Image by Marcus Holland-Moritz CC 2.0 via Flickr http://bit.ly/2fGEaR9

Most people don’t like paying tax. Nor do people like paying more tax than they do currently. Recent global media attention has focused especially on companies’ behaviour, with accusations of multinationals effectively choosing where to pay their taxes and how much to pay—or avoiding tax altogether. But the issue is just as relevant for ordinary Australians and New Zealanders.

For example, someone in New Zealand currently earning $75,000 a year pays $15,670—or about 21 percent—in income tax. But for every dollar they earn over $70,000 ($5,000 in this case) they pay 33 cents in tax, taking home just 67c.

Now imagine this top tax rate is almost doubled to 60c in the dollar. If they keep earning $75,000, they will pay an extra $1,350 in tax, raising their average tax rate by less than two cents to 23 percent. But for every dollar earned over $70,000, this taxpayer now only gets to take home 40 cents.

Would you work extra overtime if you got to keep just 40 cents out of every dollar earned instead of 67 cents or more?  If earning more also means losing transfer payments like family tax credits, you could end up with less than 40c per dollar.

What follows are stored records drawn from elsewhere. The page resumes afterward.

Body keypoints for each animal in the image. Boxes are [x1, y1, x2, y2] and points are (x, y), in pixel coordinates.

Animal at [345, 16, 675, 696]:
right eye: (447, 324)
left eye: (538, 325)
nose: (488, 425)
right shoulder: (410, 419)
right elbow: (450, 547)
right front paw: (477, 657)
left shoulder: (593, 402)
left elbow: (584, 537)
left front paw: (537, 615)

High tax rates have another, more insidious, effect: some taxpayers go looking for ways to avoid the extra tax, either legally or illegally. Negatively gearing a rental property, or earning less income while your lower-paid partner earns more, are two of the legal ways. Or you might go and work in Hong Kong, where tax rates are lower.

Discovering these sorts of responses to higher taxes is the driving force behind a new research project being run by Victoria University of Wellington in New Zealand. The project will run over the next three years, supported by funding from the government’s Ministry of Business, Innovation and Employment. Using the latest tax-transfer modelling techniques and data for New Zealand, the project will look at how people alter their behaviour when taxes change.

These behavioural impacts are important for several reasons.

Firstly, illegal tax avoidance undermines the tax system’s fairness and credibility by forcing law-abiding taxpayers to pay more. Secondly, all tax-avoiding responses involve lost revenue that otherwise could fund better public services or welfare benefits. Thirdly, such difficult-to-predict revenue losses make it harder for governments to forecast how much extra revenue they can expect from a new tax policy, and so how much more they can afford to spend. Fourthly, these responses also undermine the efficient running of our economy. If entrepreneurs and the self-employed spend their time on ways to minimise their taxes, this is time that could be better spent doing what they are good at, generating new ideas and employment along the way.

A good illustration of behavioural responses is the Australian Fringe Benefits Tax (FBT). For Australian employees who have a company-owned car, FBT is levied on any kilometres driven for personal use. Until recently, the tax rate per kilometre was lower (on all the personal use kilometres) if you travelled more than 15,000kms, then lower still if you travelled more than 25,000kms and more than 40,000kms. So, clearly, driving more—or claiming to—would be good for your FBT bill.

GemmellChart

It is hard to know exactly how many kilometres Australians would have driven if there was no FBT regime. But data on how many cars travel various distances, collected for Treasury’s Henry Review of Taxation (2009), depicted in the graph above, showed an awful lot of Australians paying FBT reckoned they drove just over 15,000, 25,000 and 40,000 kilometres. Very few company cars travelled other distances. Strangely, that aligned remarkably well with their fiscal interest.

Tax researchers in other countries have identified many examples which are similar to this Australian case. But not a lot is known about New Zealand income taxpayers. Getting a better understanding of how Kiwis respond to their taxes, through the Victoria University tax-modelling project, could potentially help improve understanding of the New Zealand tax system and assist future tax policy setting. In this respect at least, Australian income tax modelling seems to be ahead of New Zealand with the Melbourne Institute already able to estimate behavioural responses in their ‘MITTS model’. Indeed, in New Zealand we hope to learn from their trail-blazing!

So, a first step towards a fairer and less distorting tax system in New Zealand has to be better knowledge of how distorting and equitable the current system is. This way, we might help Kiwi governments and voters make better choices over what kind of tax system they want. Hopefully Australian tax policy-makers considering reforms to Australia’s current tax system will pay close attention to those potential behavioural responses too.